Differences in perceptions of the desirability of teen childbearing may also underlie some of the disparities in adolescent pregnancy. A more positive orientation towards early motherhood was found among those with lower levels of maternal education or Black or Hispanic race/ethnicity, and these positive attitudes, in turn, were associated with teenage pregnancy.69 In a study of adolescents in the UK, lower SES women felt the ideal age to start a family was between 17 and 25 years, whereas higher SES women thought the late twenties or early thirties was the most appropriate time.70 Finally, a survey of Black females between the ages of 13 and 19 found that motherhood was perceived to have many positive aspects, including closer relationships with families and partners, and that these affirmative attitudes predicted having an unintended teenage pregnancy.71
Health Care System Factors
Access to family planning services is limited among vulnerable segments of our population, with important inequities across racial, ethnic and socioeconomic groups, as well as amongst immigrants to the United States. While changes in federal and state legislation, including the introduction of Medicaid expansions and Title X programs, have resulted in improved family planning services for women in low socioeconomic groups,72 access is still limited, and there remains a large demand for publicly funded contraception.

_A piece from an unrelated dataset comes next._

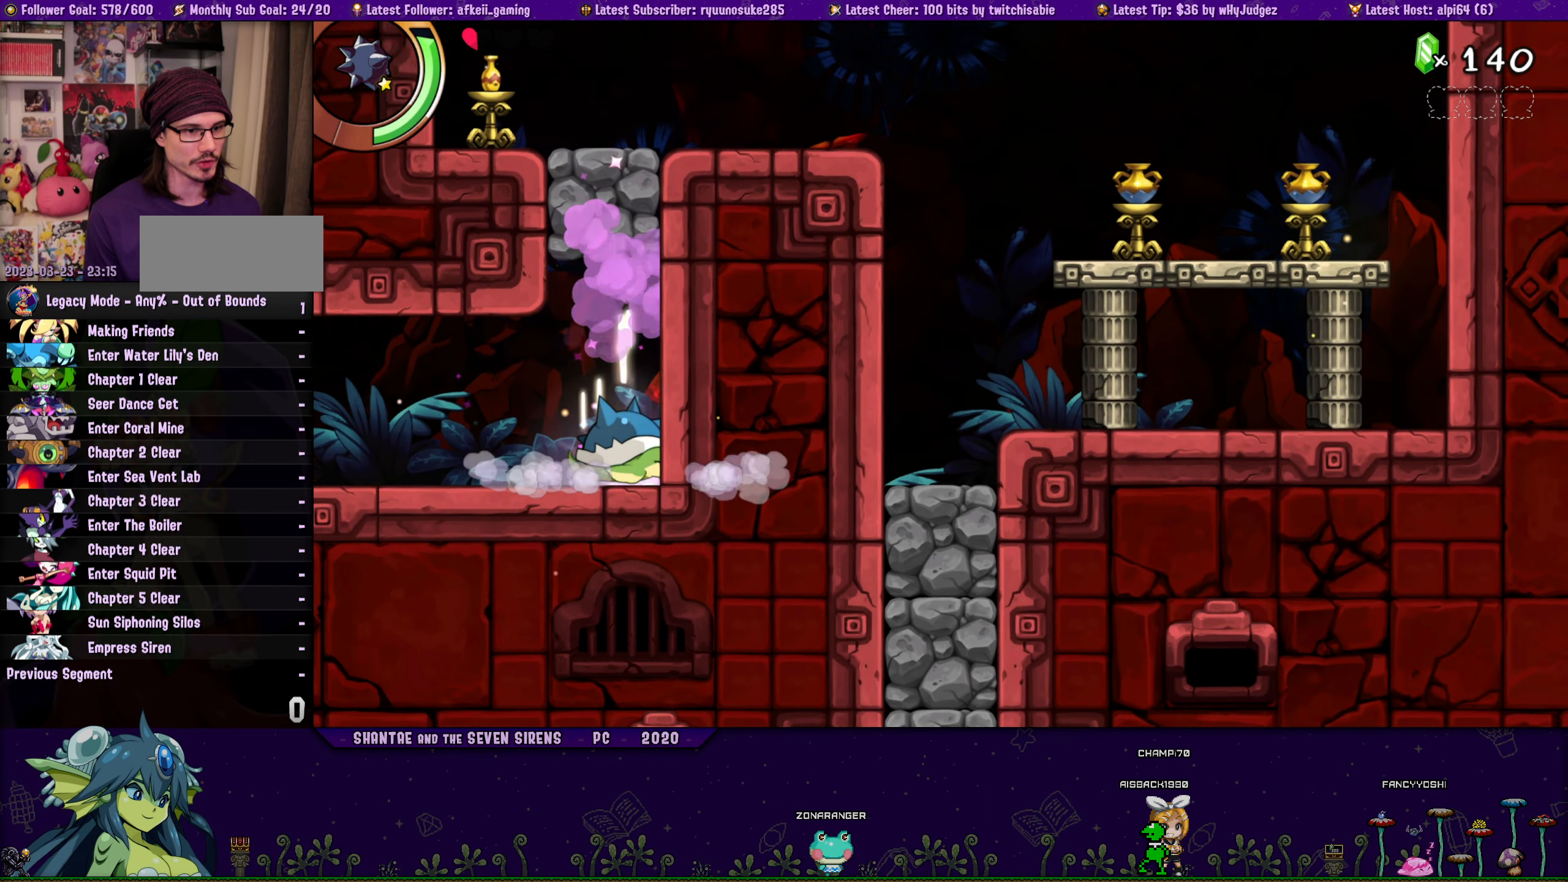
{"buttons": [], "button_events": [[367, "CROSS", "up"], [400, "DPAD_RIGHT", "up"]]}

Approximately half of all sexually active women of reproductive age are estimated to be in need of publicly funded services, and only 50% of them are served under the current system.72, 73 As low SES and minority women are disproportionately uninsured in the U.S, 74 and women with no insurance coverage are 30% less likely to use prescription contraception,75 lack of insurance coverage for contraception is a likely contributor to disparities in unintended pregnancy.
For poor and minority women who wish to obtain abortion services, barriers to access to safe and affordable abortion often exist. The Hyde Amendment prohibits federal Medicaid funds from being used to pay for abortion except in rare circumstances. While approximately one-third of states cover these services with their own funds, poor women still bear the financial responsibility and additional burden of finding a provider that accepts Medicaid.76 Difficulty in making financial arrangements is a commonly cited reason for delay in obtaining abortion, which results in poor women having later, and therefore less safe, abortion procedures.77–79 Poor women are more likely to carry an unintended pregnancy to term,23 and while many sociocultural factors likely play a role in this difference, there is also evidence that difficulty paying for abortions is an important contributor. One study found that, in a state with inconsistent public funding of abortion, when no funding was available a third of all pregnancies which would have been aborted were carried to term, and that this funding limitation disproportionately affected Black women and women with lower levels of education.80 An additional barrier to access to abortion care is geography, as 87% of all counties in the United States do not have an abortion provider81, and the number of facilities providing abortion has been decreasing over time.81 The need to travel long distances to obtain abortion care likely represents a larger burden for vulnerable populations.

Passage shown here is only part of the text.